Bedarfsgerechte Zertifizierungen
Um die jeweils sinnvollen Zertifizierungen für einen Logistikdienstleister zu ermitteln, empfiehlt sich eine unabhängige Beratung. „Für uns gibt es keine Sonderfälle, sondern nur individuelle Anforderungsprofile”, erklärt Wolfgang Engel. Als Zertifizierungsgesellschaft berät die DQS nicht zum Aufbau des Systems, jedoch zur sinnvollen Kombination der Standards, um für den Kunden das optimale Paket zu schnüren.

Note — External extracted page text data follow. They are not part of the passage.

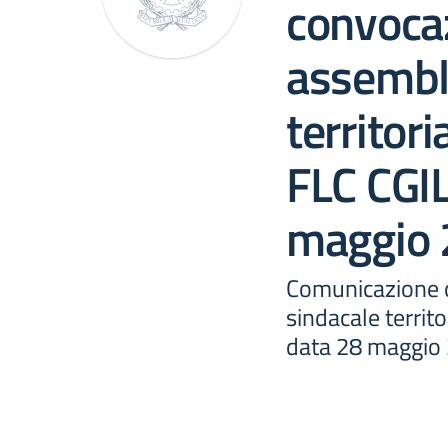
convoca
assembl
territor
FLC CGIL
maggio
Comunicazione 
sindacale territ
data 28 maggio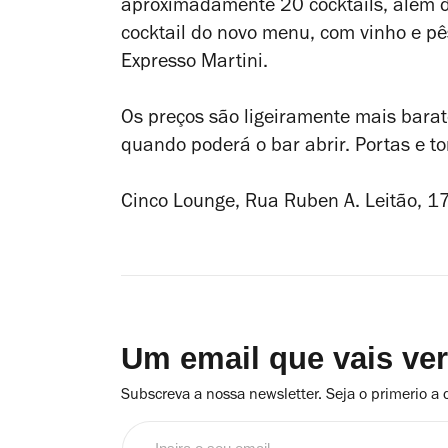
aproximadamente 20 cocktails, além do
cocktail do novo menu, com vinho e pê
Expresso Martini.
Os preços são ligeiramente mais barato
quando poderá o bar abrir. Portas e to
Cinco Lounge, Rua Ruben A. Leitão, 17-
Um email que vais ve
Subscreva a nossa newsletter. Seja o primerio a 
Insira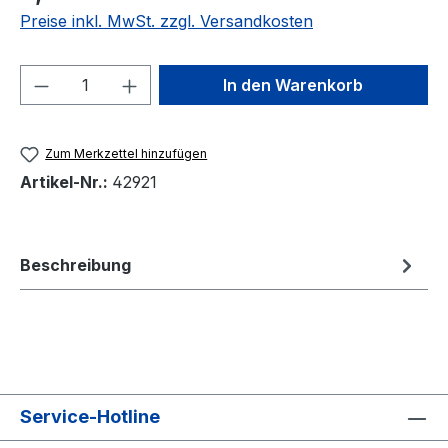
Preise inkl. MwSt. zzgl. Versandkosten
Produkt Anzahl: Gib den gewünschten We
In den Warenkorb
Zum Merkzettel hinzufügen
Artikel-Nr.:
42921
Beschreibung
Service-Hotline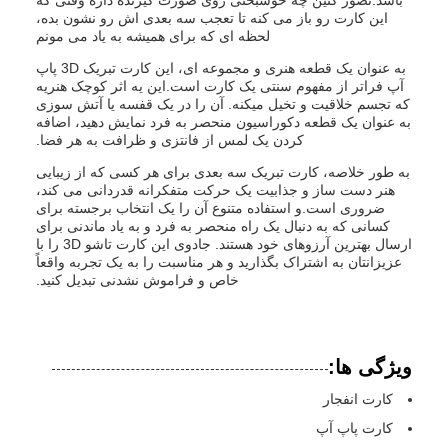
این کارت رو باز می کنه تا تعجب سه بعدی اش رو نشون بده،
لحظه ای که برای همیشه به یاد می مونم
به عنوان یک قطعه هنری و مجموعه ای، این کارت تبریک 3D پاپ
آپ فراتر از مفهوم سنتی یک کارت است.اين يه اثر کوچک هنريه
که تجسم خلاقيت و تخیل ميکنه. آن را در یک قفسه یا آتش سوزی
به عنوان یک قطعه دکوراسیون منحصر به فرد نمایش دهید، اضافه
کردن یک لمس از فانتزی و ظرافت به هر فضا.
به طور خلاصه، کارت تبریک سه بعدی برای هر کسی که از زیبایی
هنر دست ساز و جذابیت یک حرکت متفکرانه قدردانی می کند،
ضروری است.و استفاده متنوع آن را یک انتخاب برجسته برای
کسانی که به دنبال یک راه منحصر به فرد و به یاد ماندنی برای
ارسال بهترین آرزوهای خود هستند. جادوی این کارت تاشو 3D را با
عزیزانتان به اشتراک بگذارید و هر مناسبت را به یک تجربه واقعاً
خاص و فراموش نشدنی تبدیل کنید.
ویژگی ها:
کارت انفجار
کارت پاپ آپ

Die DQS prüft mehrere Systemanforderungen in kombinierbaren Audits, die gesammelt durch einen Auditor bzw. ein Auditoren-Team vorgenommen werden können. „Das spart den zertifizierten Unternehmen Zeit und Aufwand, der sonst durch mehrere Termine mit unterschiedlichen Abteilungen notwendig wäre.”
Zertifizierungen außerhalb der Standards
Wenn Standard-Regelwerke für spezielle Anwendungen nicht optimal passen, plant die DQS hier in Zusammenarbeit mit den Kunden auch spezielle Audits von der Einzellösung bis hin zum Branchen- oder Verbandsstandard. So werden spezielle Prüfsysteme entwickelt, um Lieferanten entlang der Wertschöpfungskette auf die speziellen Bedürfnisse des Auftraggebers zu auditieren. Diese können Themen wie soziale Verantwortung, Umgang mit speziellen Waren, Sicherheit der Standorte, Liefersicherheit und auch wirtschaftliche Sicherheit abdecken.